Dataset entries
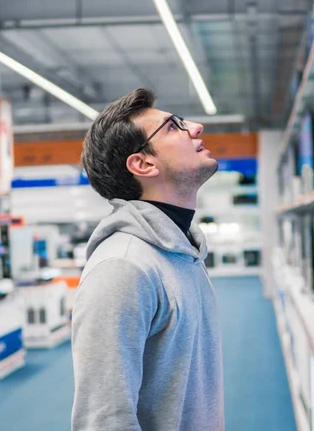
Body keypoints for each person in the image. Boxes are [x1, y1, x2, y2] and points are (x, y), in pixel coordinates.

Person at [71, 88, 225, 431]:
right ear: (143, 163)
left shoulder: (183, 252)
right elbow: (103, 422)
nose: (196, 128)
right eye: (173, 127)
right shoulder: (123, 268)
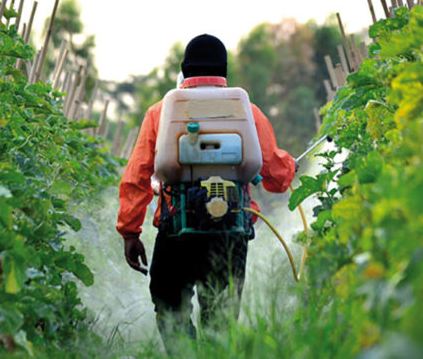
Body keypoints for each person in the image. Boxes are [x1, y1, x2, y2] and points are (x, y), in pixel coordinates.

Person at [116, 34, 296, 351]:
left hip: (176, 230)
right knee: (220, 319)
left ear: (185, 71)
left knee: (171, 310)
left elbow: (138, 175)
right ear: (223, 70)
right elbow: (277, 179)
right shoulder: (247, 112)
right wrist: (289, 165)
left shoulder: (160, 112)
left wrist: (130, 231)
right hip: (231, 231)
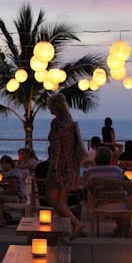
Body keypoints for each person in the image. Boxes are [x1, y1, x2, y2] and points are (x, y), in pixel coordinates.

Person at [46, 93, 85, 237]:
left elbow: (57, 147)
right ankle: (64, 230)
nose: (48, 108)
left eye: (50, 105)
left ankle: (76, 223)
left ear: (54, 107)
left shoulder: (56, 123)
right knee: (61, 200)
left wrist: (54, 168)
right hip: (70, 163)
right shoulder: (69, 120)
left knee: (51, 199)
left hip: (60, 164)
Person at [82, 146, 131, 236]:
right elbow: (125, 184)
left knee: (90, 194)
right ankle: (121, 229)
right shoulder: (118, 170)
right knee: (121, 195)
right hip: (120, 204)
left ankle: (118, 229)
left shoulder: (90, 171)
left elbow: (85, 187)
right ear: (110, 159)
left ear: (96, 158)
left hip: (99, 204)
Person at [0, 155, 28, 226]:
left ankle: (1, 219)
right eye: (1, 164)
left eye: (4, 163)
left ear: (9, 164)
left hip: (20, 198)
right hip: (17, 196)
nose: (3, 166)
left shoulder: (13, 174)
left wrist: (2, 192)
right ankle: (5, 216)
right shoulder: (10, 172)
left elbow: (14, 190)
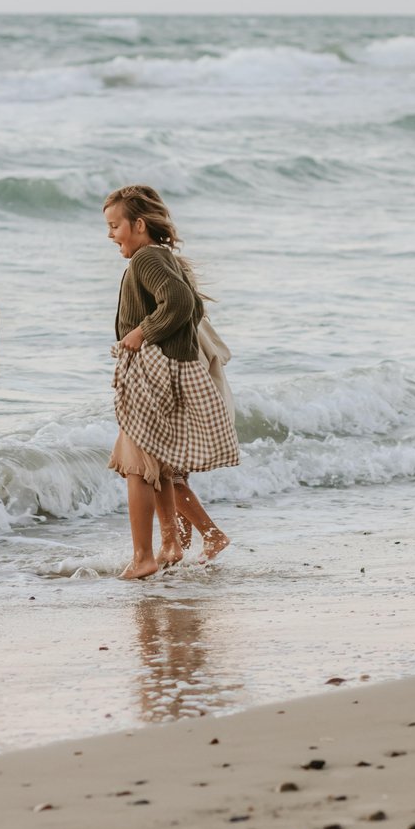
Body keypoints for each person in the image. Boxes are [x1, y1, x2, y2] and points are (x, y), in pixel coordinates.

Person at [103, 185, 239, 580]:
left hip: (151, 370)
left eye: (115, 226)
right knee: (159, 468)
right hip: (164, 369)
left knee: (135, 467)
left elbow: (179, 301)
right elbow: (190, 303)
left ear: (139, 225)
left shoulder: (145, 258)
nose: (111, 235)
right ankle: (169, 544)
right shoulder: (161, 257)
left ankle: (143, 557)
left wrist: (141, 332)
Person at [173, 316, 234, 561]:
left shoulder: (177, 323)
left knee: (166, 477)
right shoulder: (194, 319)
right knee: (178, 476)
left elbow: (187, 371)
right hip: (201, 408)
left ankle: (211, 534)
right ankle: (181, 548)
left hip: (187, 410)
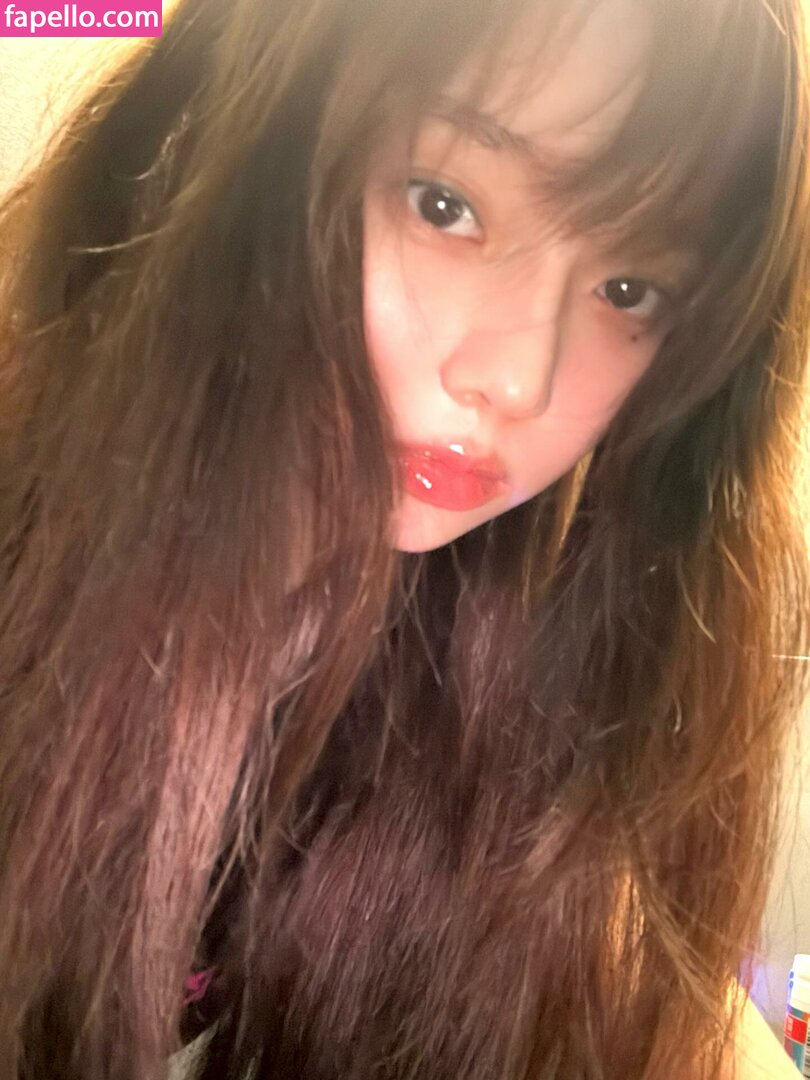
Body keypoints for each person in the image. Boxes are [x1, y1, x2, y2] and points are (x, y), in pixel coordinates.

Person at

What to produce
With the pictures left out, give again exactly the lines from the one with "left hip: (187, 410)" through the end of the data, both included.

Written solution
left hip: (187, 410)
Body keypoints for each person in the image. Boxes are [x1, y1, x2, y2] and points are (x, y), in pixel coordinates.

Person at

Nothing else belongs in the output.